No comunicado do Eurogrupo sobre a Grécia, hoje divulgado, os ministros das Finanças da zona euro que hoje se reuniram em Bruxelas saudaram os "progressos alcançados até agora", referindo sobretudo as melhorias existentes nos procedimentos de trabalho ao nível técnico, o que consideram que "tem contribuído para uma discussão mais substancial".

No entanto, refere a nota, ainda é preciso "mais tempo e esforço para colmatar as divergências que permanecem".

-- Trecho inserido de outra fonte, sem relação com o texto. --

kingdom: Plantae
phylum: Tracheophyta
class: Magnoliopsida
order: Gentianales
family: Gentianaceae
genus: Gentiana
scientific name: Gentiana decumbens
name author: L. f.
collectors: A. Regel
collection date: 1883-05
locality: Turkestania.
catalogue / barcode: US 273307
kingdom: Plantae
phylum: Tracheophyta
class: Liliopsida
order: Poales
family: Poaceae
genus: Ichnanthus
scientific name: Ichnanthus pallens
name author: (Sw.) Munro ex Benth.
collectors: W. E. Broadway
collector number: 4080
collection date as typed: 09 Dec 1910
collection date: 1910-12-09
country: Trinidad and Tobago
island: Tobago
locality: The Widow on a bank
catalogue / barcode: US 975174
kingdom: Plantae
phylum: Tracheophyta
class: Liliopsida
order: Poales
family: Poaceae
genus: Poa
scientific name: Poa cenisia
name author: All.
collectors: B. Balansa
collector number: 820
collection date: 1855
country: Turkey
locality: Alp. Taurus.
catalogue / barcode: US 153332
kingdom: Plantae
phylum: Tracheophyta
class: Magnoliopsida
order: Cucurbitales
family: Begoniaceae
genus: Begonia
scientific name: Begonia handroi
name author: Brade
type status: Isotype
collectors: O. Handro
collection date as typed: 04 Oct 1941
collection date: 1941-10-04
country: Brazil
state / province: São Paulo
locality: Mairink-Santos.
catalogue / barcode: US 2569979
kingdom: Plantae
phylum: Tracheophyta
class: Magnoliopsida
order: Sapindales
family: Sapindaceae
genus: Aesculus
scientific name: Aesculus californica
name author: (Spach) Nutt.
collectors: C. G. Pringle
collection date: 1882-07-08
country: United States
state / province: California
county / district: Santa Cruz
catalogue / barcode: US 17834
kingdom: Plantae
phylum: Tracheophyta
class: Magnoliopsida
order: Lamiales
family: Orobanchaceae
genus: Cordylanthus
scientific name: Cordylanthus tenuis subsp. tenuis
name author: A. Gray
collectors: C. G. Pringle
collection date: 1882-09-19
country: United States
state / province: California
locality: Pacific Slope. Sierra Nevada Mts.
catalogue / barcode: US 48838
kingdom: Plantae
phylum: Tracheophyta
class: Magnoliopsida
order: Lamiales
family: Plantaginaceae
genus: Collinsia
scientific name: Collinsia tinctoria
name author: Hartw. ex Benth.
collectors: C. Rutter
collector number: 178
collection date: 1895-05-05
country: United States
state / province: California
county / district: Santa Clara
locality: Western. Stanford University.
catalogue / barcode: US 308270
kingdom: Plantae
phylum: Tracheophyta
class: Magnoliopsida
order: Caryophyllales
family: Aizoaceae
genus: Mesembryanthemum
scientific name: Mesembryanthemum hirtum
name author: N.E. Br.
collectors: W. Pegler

Segundo as informações conhecidas, as divergências dizem respeito sobretudo a medidas relacionadas com as pensões, o mercado laboral e as privatizações.

Entretanto, a ordem para pagar o reembolso de 750 milhões de euros ao FMI por parte da Grécia já foi dado.

Desde fevereiro que o chamado Grupo de Bruxelas - que junta a Grécia e as instituições que formavam a troika (Comissão, Banco Central Europeu e Fundo Monetário Internacional) - está em discussões sobre reformas a serem adotadas pela Grécia que permitam ultrapassar o impasse e transferir para os cofres gregos a última tranche do atual programa de resgate, cuja parcela ascende a 7,2 mil milhões de euros.

No entanto, para isso acontecer ainda são precisos muitos avanços, sobretudo nas pensões, no mercado laboral e nas privatizações, matérias em que as partes ainda têm profundas divergências.

Além do acesso à última tranche do resgate, para Atenas também é importante alguma flexibilização por parte do BCE, nomeadamente o aumento do valor da linha de emergência em que os bancos gregos se podem financiar e a não colocação de mais exigências aos colaterais apresentados pelos bancos gregos para irem buscar dinheiro ao banco central.

A Grécia gostaria ainda que o BCE permitisse que o tesouro helénico pudesse emitir mais dívida pública de curto prazo.

Sobre este assunto, o presidente do Eurogrupo, Dijsselboem, reiterou a frase de que o "BCE é independente" e que não será o Eurogrupo a "indicar o que o BCE deve fazer".